| What needs to be done |
Rewrite the rows below with "vernacular name" in place of every "common name", keeping everything else the same.

| Stored items |
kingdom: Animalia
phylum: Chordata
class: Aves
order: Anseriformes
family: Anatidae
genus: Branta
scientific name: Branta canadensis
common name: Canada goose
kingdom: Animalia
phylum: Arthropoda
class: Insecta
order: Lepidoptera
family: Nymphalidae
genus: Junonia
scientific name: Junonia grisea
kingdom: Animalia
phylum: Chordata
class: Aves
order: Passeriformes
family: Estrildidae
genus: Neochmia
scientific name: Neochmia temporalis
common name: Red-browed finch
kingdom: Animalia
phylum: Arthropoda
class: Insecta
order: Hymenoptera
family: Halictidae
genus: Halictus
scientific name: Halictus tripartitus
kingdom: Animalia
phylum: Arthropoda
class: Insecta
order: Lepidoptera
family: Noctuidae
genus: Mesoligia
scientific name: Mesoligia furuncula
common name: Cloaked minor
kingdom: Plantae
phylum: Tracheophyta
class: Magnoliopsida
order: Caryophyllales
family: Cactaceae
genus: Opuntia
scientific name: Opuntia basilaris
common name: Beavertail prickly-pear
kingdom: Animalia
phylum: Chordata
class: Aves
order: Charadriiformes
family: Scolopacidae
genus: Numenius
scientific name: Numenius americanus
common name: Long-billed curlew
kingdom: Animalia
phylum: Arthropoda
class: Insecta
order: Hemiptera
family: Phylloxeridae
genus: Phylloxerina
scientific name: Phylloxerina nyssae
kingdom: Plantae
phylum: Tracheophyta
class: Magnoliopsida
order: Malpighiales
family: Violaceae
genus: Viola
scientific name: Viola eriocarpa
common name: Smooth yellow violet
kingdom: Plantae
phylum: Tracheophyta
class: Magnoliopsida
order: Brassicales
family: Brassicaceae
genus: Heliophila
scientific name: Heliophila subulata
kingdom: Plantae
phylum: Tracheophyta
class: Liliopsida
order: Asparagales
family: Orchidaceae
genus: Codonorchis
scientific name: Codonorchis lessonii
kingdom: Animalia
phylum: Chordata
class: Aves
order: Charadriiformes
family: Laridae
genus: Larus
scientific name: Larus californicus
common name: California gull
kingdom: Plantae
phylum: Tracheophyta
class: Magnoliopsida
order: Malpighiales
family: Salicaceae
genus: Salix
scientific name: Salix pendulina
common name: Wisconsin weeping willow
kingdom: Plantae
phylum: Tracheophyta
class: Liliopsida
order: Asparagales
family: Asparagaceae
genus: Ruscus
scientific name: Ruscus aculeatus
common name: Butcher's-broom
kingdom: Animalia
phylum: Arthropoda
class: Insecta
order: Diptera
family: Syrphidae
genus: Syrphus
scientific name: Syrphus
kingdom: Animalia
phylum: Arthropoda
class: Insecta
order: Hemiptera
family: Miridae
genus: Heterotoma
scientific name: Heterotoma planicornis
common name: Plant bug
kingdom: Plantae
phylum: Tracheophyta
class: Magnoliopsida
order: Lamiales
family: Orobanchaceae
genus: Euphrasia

| Solution for this exercise |
kingdom: Animalia
phylum: Chordata
class: Aves
order: Anseriformes
family: Anatidae
genus: Branta
scientific name: Branta canadensis
vernacular name: Canada goose
kingdom: Animalia
phylum: Arthropoda
class: Insecta
order: Lepidoptera
family: Nymphalidae
genus: Junonia
scientific name: Junonia grisea
kingdom: Animalia
phylum: Chordata
class: Aves
order: Passeriformes
family: Estrildidae
genus: Neochmia
scientific name: Neochmia temporalis
vernacular name: Red-browed finch
kingdom: Animalia
phylum: Arthropoda
class: Insecta
order: Hymenoptera
family: Halictidae
genus: Halictus
scientific name: Halictus tripartitus
kingdom: Animalia
phylum: Arthropoda
class: Insecta
order: Lepidoptera
family: Noctuidae
genus: Mesoligia
scientific name: Mesoligia furuncula
vernacular name: Cloaked minor
kingdom: Plantae
phylum: Tracheophyta
class: Magnoliopsida
order: Caryophyllales
family: Cactaceae
genus: Opuntia
scientific name: Opuntia basilaris
vernacular name: Beavertail prickly-pear
kingdom: Animalia
phylum: Chordata
class: Aves
order: Charadriiformes
family: Scolopacidae
genus: Numenius
scientific name: Numenius americanus
vernacular name: Long-billed curlew
kingdom: Animalia
phylum: Arthropoda
class: Insecta
order: Hemiptera
family: Phylloxeridae
genus: Phylloxerina
scientific name: Phylloxerina nyssae
kingdom: Plantae
phylum: Tracheophyta
class: Magnoliopsida
order: Malpighiales
family: Violaceae
genus: Viola
scientific name: Viola eriocarpa
vernacular name: Smooth yellow violet
kingdom: Plantae
phylum: Tracheophyta
class: Magnoliopsida
order: Brassicales
family: Brassicaceae
genus: Heliophila
scientific name: Heliophila subulata
kingdom: Plantae
phylum: Tracheophyta
class: Liliopsida
order: Asparagales
family: Orchidaceae
genus: Codonorchis
scientific name: Codonorchis lessonii
kingdom: Animalia
phylum: Chordata
class: Aves
order: Charadriiformes
family: Laridae
genus: Larus
scientific name: Larus californicus
vernacular name: California gull
kingdom: Plantae
phylum: Tracheophyta
class: Magnoliopsida
order: Malpighiales
family: Salicaceae
genus: Salix
scientific name: Salix pendulina
vernacular name: Wisconsin weeping willow
kingdom: Plantae
phylum: Tracheophyta
class: Liliopsida
order: Asparagales
family: Asparagaceae
genus: Ruscus
scientific name: Ruscus aculeatus
vernacular name: Butcher's-broom
kingdom: Animalia
phylum: Arthropoda
class: Insecta
order: Diptera
family: Syrphidae
genus: Syrphus
scientific name: Syrphus
kingdom: Animalia
phylum: Arthropoda
class: Insecta
order: Hemiptera
family: Miridae
genus: Heterotoma
scientific name: Heterotoma planicornis
vernacular name: Plant bug
kingdom: Plantae
phylum: Tracheophyta
class: Magnoliopsida
order: Lamiales
family: Orobanchaceae
genus: Euphrasia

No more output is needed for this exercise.